*Dataset extract*:
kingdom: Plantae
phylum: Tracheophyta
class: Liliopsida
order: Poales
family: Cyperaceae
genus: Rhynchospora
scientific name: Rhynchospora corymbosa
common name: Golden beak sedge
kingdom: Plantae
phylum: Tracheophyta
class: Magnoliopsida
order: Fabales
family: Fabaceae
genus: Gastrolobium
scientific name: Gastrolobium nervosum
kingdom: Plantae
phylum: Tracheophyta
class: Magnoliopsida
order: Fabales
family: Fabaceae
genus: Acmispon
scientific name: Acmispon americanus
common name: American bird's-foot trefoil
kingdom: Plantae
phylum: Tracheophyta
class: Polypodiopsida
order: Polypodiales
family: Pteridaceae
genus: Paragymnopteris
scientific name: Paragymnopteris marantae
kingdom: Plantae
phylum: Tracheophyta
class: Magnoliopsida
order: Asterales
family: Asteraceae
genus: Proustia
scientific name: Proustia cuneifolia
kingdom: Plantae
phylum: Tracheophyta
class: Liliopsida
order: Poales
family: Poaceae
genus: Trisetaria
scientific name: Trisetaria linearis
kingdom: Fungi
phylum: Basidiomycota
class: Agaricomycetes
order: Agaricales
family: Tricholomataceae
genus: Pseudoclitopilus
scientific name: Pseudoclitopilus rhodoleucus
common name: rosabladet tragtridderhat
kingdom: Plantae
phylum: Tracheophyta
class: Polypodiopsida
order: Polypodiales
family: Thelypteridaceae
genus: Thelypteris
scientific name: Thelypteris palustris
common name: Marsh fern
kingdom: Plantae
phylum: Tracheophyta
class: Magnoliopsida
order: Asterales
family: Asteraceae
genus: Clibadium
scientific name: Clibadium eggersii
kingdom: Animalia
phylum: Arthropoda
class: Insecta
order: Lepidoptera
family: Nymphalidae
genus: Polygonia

*Task description*: Edit the part of the material that opens with the line containing "scientific name: Proustia cuneifolia" and runs through the end of the material. Replace each "common name" with "vernacular name", change nothing else, and give back only those lines.

*Full solution*:
scientific name: Proustia cuneifolia
kingdom: Plantae
phylum: Tracheophyta
class: Liliopsida
order: Poales
family: Poaceae
genus: Trisetaria
scientific name: Trisetaria linearis
kingdom: Fungi
phylum: Basidiomycota
class: Agaricomycetes
order: Agaricales
family: Tricholomataceae
genus: Pseudoclitopilus
scientific name: Pseudoclitopilus rhodoleucus
vernacular name: rosabladet tragtridderhat
kingdom: Plantae
phylum: Tracheophyta
class: Polypodiopsida
order: Polypodiales
family: Thelypteridaceae
genus: Thelypteris
scientific name: Thelypteris palustris
vernacular name: Marsh fern
kingdom: Plantae
phylum: Tracheophyta
class: Magnoliopsida
order: Asterales
family: Asteraceae
genus: Clibadium
scientific name: Clibadium eggersii
kingdom: Animalia
phylum: Arthropoda
class: Insecta
order: Lepidoptera
family: Nymphalidae
genus: Polygonia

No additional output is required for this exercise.